Spaxx pointed out how most people who play together at the café form
friendships outside their orc and elf bodies, which is healthy. He also told
me how someone he made friends with online paid for his upgrade, shelling
out $40 of real money on Spaxx’s behalf, just to help him out.
“If that’s not a community, I don’t know what is.”
But others point to the way real money and in-game economics merge in World
of Warcraft as an indication that something is rotten in the state of
Aezeroth. For gamers, the line between worlds “virtual” and “real”
can become blurred, and so can their priorities, with some troubling consequences.
Lee Seung Seop was an industrial boiler repairman in South Korea who became
more concerned with World of Warcraft that the world he was born
into. Lee’s obsession with the game cost him his job and his wife, and
on August 10, 2005, after playing WoW in an Internet café
for 50 hours straight, it cost him his life, too. Lee died from cardiac arrest
induced by exhaustion and dehydration.
Perhaps more disturbing, in 2005, also in Korea, two parents went to an
Internet café to play WoW and left their four-month-old daughter unattended.

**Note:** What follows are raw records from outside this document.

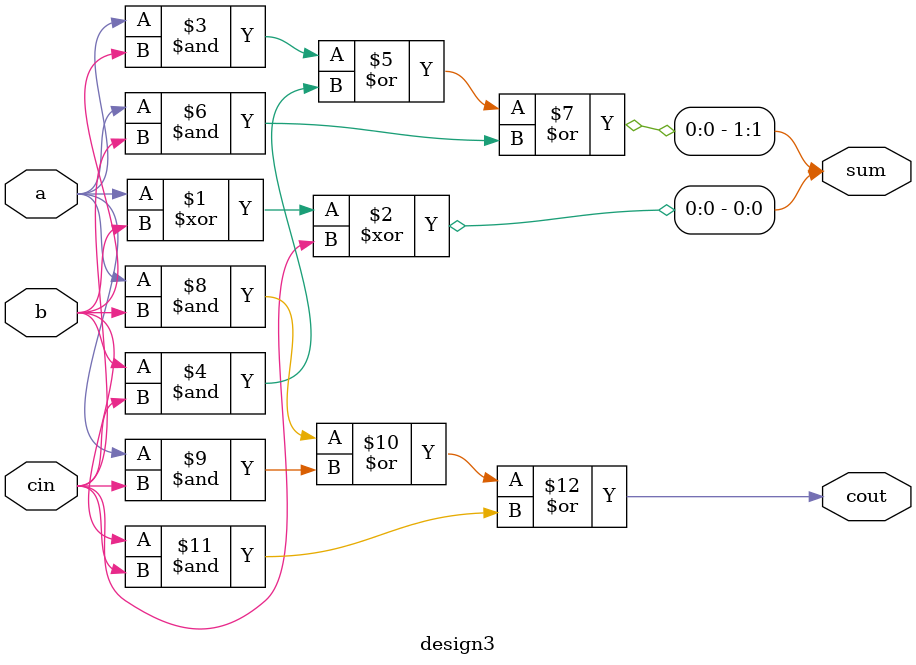
<source format=v>
module design3(
    input a, b, cin,
    output [1:0]sum, 
    output cout
);

assign sum[0] = a ^ b ^ cin;
assign sum[1] = (a & b) | (b & cin) | (a & cin);
assign cout = (a & b) | (a & cin) | (b & cin);

endmodule


</source>
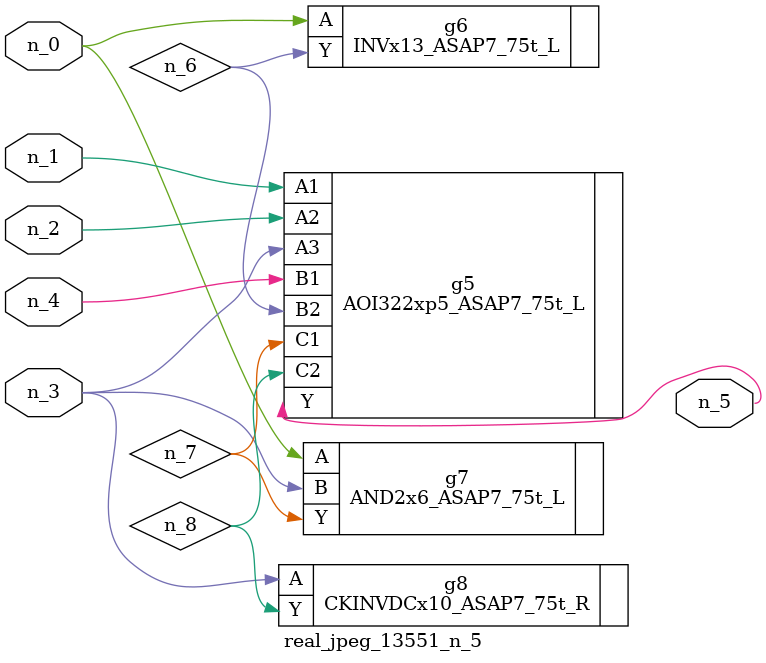
<source format=v>
module real_jpeg_13551_n_5 (n_4, n_0, n_1, n_2, n_3, n_5);

input n_4;
input n_0;
input n_1;
input n_2;
input n_3;

output n_5;

wire n_8;
wire n_6;
wire n_7;

INVx13_ASAP7_75t_L g6 ( 
.A(n_0),
.Y(n_6)
);

AND2x6_ASAP7_75t_L g7 ( 
.A(n_0),
.B(n_3),
.Y(n_7)
);

AOI322xp5_ASAP7_75t_L g5 ( 
.A1(n_1),
.A2(n_2),
.A3(n_3),
.B1(n_4),
.B2(n_6),
.C1(n_7),
.C2(n_8),
.Y(n_5)
);

CKINVDCx10_ASAP7_75t_R g8 ( 
.A(n_3),
.Y(n_8)
);


endmodule
</source>
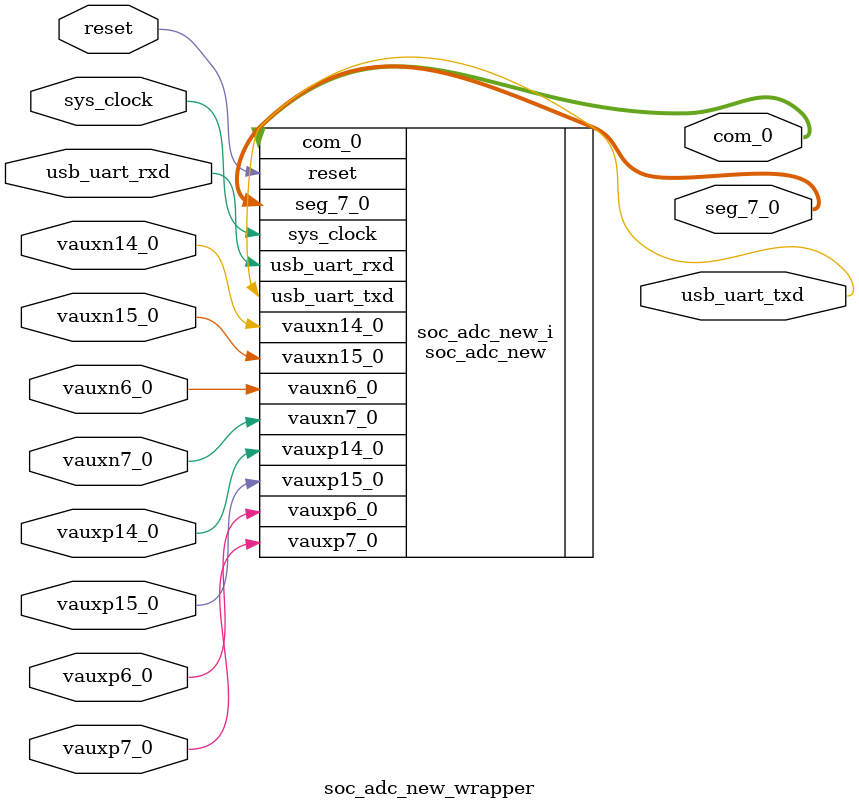
<source format=v>
`timescale 1 ps / 1 ps

module soc_adc_new_wrapper
   (com_0,
    reset,
    seg_7_0,
    sys_clock,
    usb_uart_rxd,
    usb_uart_txd,
    vauxn14_0,
    vauxn15_0,
    vauxn6_0,
    vauxn7_0,
    vauxp14_0,
    vauxp15_0,
    vauxp6_0,
    vauxp7_0);
  output [3:0]com_0;
  input reset;
  output [7:0]seg_7_0;
  input sys_clock;
  input usb_uart_rxd;
  output usb_uart_txd;
  input vauxn14_0;
  input vauxn15_0;
  input vauxn6_0;
  input vauxn7_0;
  input vauxp14_0;
  input vauxp15_0;
  input vauxp6_0;
  input vauxp7_0;

  wire [3:0]com_0;
  wire reset;
  wire [7:0]seg_7_0;
  wire sys_clock;
  wire usb_uart_rxd;
  wire usb_uart_txd;
  wire vauxn14_0;
  wire vauxn15_0;
  wire vauxn6_0;
  wire vauxn7_0;
  wire vauxp14_0;
  wire vauxp15_0;
  wire vauxp6_0;
  wire vauxp7_0;

  soc_adc_new soc_adc_new_i
       (.com_0(com_0),
        .reset(reset),
        .seg_7_0(seg_7_0),
        .sys_clock(sys_clock),
        .usb_uart_rxd(usb_uart_rxd),
        .usb_uart_txd(usb_uart_txd),
        .vauxn14_0(vauxn14_0),
        .vauxn15_0(vauxn15_0),
        .vauxn6_0(vauxn6_0),
        .vauxn7_0(vauxn7_0),
        .vauxp14_0(vauxp14_0),
        .vauxp15_0(vauxp15_0),
        .vauxp6_0(vauxp6_0),
        .vauxp7_0(vauxp7_0));
endmodule

</source>
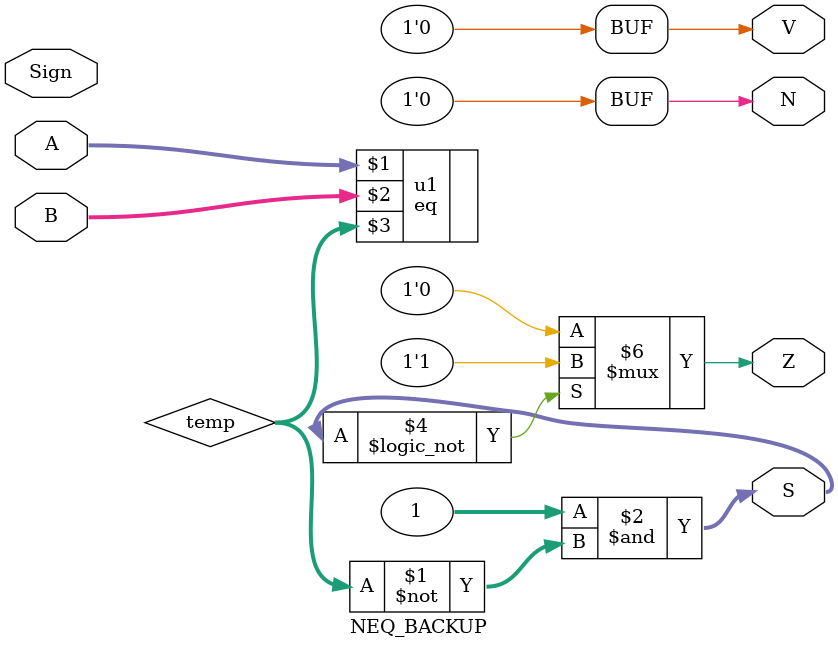
<source format=v>
`timescale 1ns / 1ps

module NEQ( A, B, Sign, S, V);

    input [31:0] A;
    input [31:0] B;
    input Sign;

    output reg [31:0] S;
    output reg V;

    always@(*)
    begin
        if (A != B) S = 1;
	    else S = 0;
        V = 0;
    end

endmodule

module NEQ_BACKUP( A, B, Sign, S, Z, V, N);

    input [31:0] A;
    input [31:0] B;
    input Sign;

    output [31:0] S;
    output reg Z;
    output reg V;
    output reg N;

    wire   [31:0] temp;
    eq u1(A,B,temp);
    assign S = 32'b1&(~temp);

    always@(*)
    begin
      //  if (A != B) S = 1;
	  //  else S = 0;
        V = 0;
        N = 0;
        if (S == 0) Z = 1;
        else Z = 0;
    end

endmodule


</source>
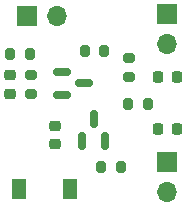
<source format=gbr>
%TF.GenerationSoftware,KiCad,Pcbnew,8.0.1*%
%TF.CreationDate,2024-05-12T21:11:43+05:30*%
%TF.ProjectId,PBSEQ-D2,50425345-512d-4443-922e-6b696361645f,0.1*%
%TF.SameCoordinates,Original*%
%TF.FileFunction,Soldermask,Top*%
%TF.FilePolarity,Negative*%
%FSLAX46Y46*%
G04 Gerber Fmt 4.6, Leading zero omitted, Abs format (unit mm)*
G04 Created by KiCad (PCBNEW 8.0.1) date 2024-05-12 21:11:43*
%MOMM*%
%LPD*%
G01*
G04 APERTURE LIST*
G04 Aperture macros list*
%AMRoundRect*
0 Rectangle with rounded corners*
0 $1 Rounding radius*
0 $2 $3 $4 $5 $6 $7 $8 $9 X,Y pos of 4 corners*
0 Add a 4 corners polygon primitive as box body*
4,1,4,$2,$3,$4,$5,$6,$7,$8,$9,$2,$3,0*
0 Add four circle primitives for the rounded corners*
1,1,$1+$1,$2,$3*
1,1,$1+$1,$4,$5*
1,1,$1+$1,$6,$7*
1,1,$1+$1,$8,$9*
0 Add four rect primitives between the rounded corners*
20,1,$1+$1,$2,$3,$4,$5,0*
20,1,$1+$1,$4,$5,$6,$7,0*
20,1,$1+$1,$6,$7,$8,$9,0*
20,1,$1+$1,$8,$9,$2,$3,0*%
G04 Aperture macros list end*
%ADD10RoundRect,0.200000X0.200000X0.275000X-0.200000X0.275000X-0.200000X-0.275000X0.200000X-0.275000X0*%
%ADD11RoundRect,0.200000X0.275000X-0.200000X0.275000X0.200000X-0.275000X0.200000X-0.275000X-0.200000X0*%
%ADD12R,1.700000X1.700000*%
%ADD13O,1.700000X1.700000*%
%ADD14RoundRect,0.150000X-0.587500X-0.150000X0.587500X-0.150000X0.587500X0.150000X-0.587500X0.150000X0*%
%ADD15RoundRect,0.218750X-0.218750X-0.256250X0.218750X-0.256250X0.218750X0.256250X-0.218750X0.256250X0*%
%ADD16RoundRect,0.200000X-0.200000X-0.275000X0.200000X-0.275000X0.200000X0.275000X-0.200000X0.275000X0*%
%ADD17RoundRect,0.225000X0.250000X-0.225000X0.250000X0.225000X-0.250000X0.225000X-0.250000X-0.225000X0*%
%ADD18R,1.150000X1.700000*%
%ADD19RoundRect,0.200000X-0.275000X0.200000X-0.275000X-0.200000X0.275000X-0.200000X0.275000X0.200000X0*%
%ADD20RoundRect,0.150000X0.150000X-0.587500X0.150000X0.587500X-0.150000X0.587500X-0.150000X-0.587500X0*%
G04 APERTURE END LIST*
D10*
%TO.C,R3*%
X139620000Y-96405000D03*
X137970000Y-96405000D03*
%TD*%
D11*
%TO.C,R5*%
X141740000Y-98605000D03*
X141740000Y-96955000D03*
%TD*%
D12*
%TO.C,J3*%
X133077500Y-93370000D03*
D13*
X135617500Y-93370000D03*
%TD*%
D12*
%TO.C,J1*%
X144980000Y-93270000D03*
D13*
X144980000Y-95810000D03*
%TD*%
D14*
%TO.C,Q1*%
X136017500Y-98156000D03*
X136017500Y-100056000D03*
X137892500Y-99106000D03*
%TD*%
D15*
%TO.C,D1*%
X144212500Y-98610000D03*
X145787500Y-98610000D03*
%TD*%
D16*
%TO.C,R2*%
X139380000Y-106185000D03*
X141030000Y-106185000D03*
%TD*%
D10*
%TO.C,R6*%
X143315000Y-100850000D03*
X141665000Y-100850000D03*
%TD*%
D12*
%TO.C,J2*%
X144980000Y-105770000D03*
D13*
X144980000Y-108310000D03*
%TD*%
D15*
%TO.C,D2*%
X144212500Y-103000000D03*
X145787500Y-103000000D03*
%TD*%
D16*
%TO.C,R4*%
X131680000Y-96605000D03*
X133330000Y-96605000D03*
%TD*%
D17*
%TO.C,C1*%
X131655000Y-99980000D03*
X131655000Y-98430000D03*
%TD*%
D18*
%TO.C,SW1*%
X136760000Y-108035000D03*
X132410000Y-108035000D03*
%TD*%
D19*
%TO.C,R1*%
X133425000Y-98380000D03*
X133425000Y-100030000D03*
%TD*%
D17*
%TO.C,C2*%
X135465000Y-104270000D03*
X135465000Y-102720000D03*
%TD*%
D20*
%TO.C,Q2*%
X137787000Y-103982500D03*
X139687000Y-103982500D03*
X138737000Y-102107500D03*
%TD*%
M02*

</source>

They planned on staying no more than an hour or so, but got caught up in the
game. They returned home five hours later to discover that their daughter
had fallen on her chest and suffocated to death.
Incidents such as these, more so than the nay-saying of our elders, has
led people to seriously consider role-playing game addiction as a problem
that must be dealt with.
In 2005, the Smith and Jones addiction centre in Amsterdam became the first
in the western world to open up a treatment clinic devoted entirely to gaming
addicts. Addictions counsellor Keith Bakker created the gaming clinic, and
is its director. “Sociologists are seeing more situations where these
people have been playing games for hours and hours and hours, and they were
ruining things in their life that they used to have,” Bakker told me
over the phone. He said he first became aware of the gaming problem when a
cocaine addict he was treating told him he only did coke for one reason —
so he could stay up and keep playing WoW.
Bakker says a gaming addiction is harder to discover. “You know, the
alcoholic has his car in the water, and the gamer is in his room with the
curtains closed, he’s not going to school anymore.” But he says
it is more difficult to cure an RPG addiction than a drug addiction.
“I mean, give me a crack addict any day. Give me a gamer, it’s
a lot of work.”
Like Orzack, Bakker points out that most of the individuals he treats are
intelligent, and often well-off, which, he says, makes the problem that much
worse. He remarks, “These are future business leaders. And they don’t
know how to meet girls, they don’t know how to do anything!”
Bakker believes that in the near future, game addiction will be a more serious
social problem than drug addiction.
So what should be done? In China, which has more MMORPG players than any
other country (including 3.5 million WoW subscribers), the government passed
laws to limit the amount of time people can waste on such games. Initiated
in 2005, the legislation penalizes anyone who plays an MMORPG for more than
five hours at a time — not with any real-world consequences, but by
reducing the abilities of their character.
Orzack believes the measures of the Chinese government were a bit extreme,
and says the onus is on “school teachers, counsellors, other psychologists,
psychiatrists,” to limit the problem through information. Bakker said
that, at the very least, the game developers should put warning labels on
their product, like cigarette packs.
“I think it’s more up to family and friends to sort of hold
those interventions,” says Spaxx. He dismisses the notion that gaming
addiction is important enough for the government to interfere. But, though
he won’t be rushing out to a clinic anytime soon, Spaxx admits that
he was addicted to World of Warcraft for some time.
“Now I’m a little more controlled, I’ll only play when
I’m working at the café. I know it is addicting. Very. It’s
worse than crack. They say the only way to beat WoW is to quit playing.”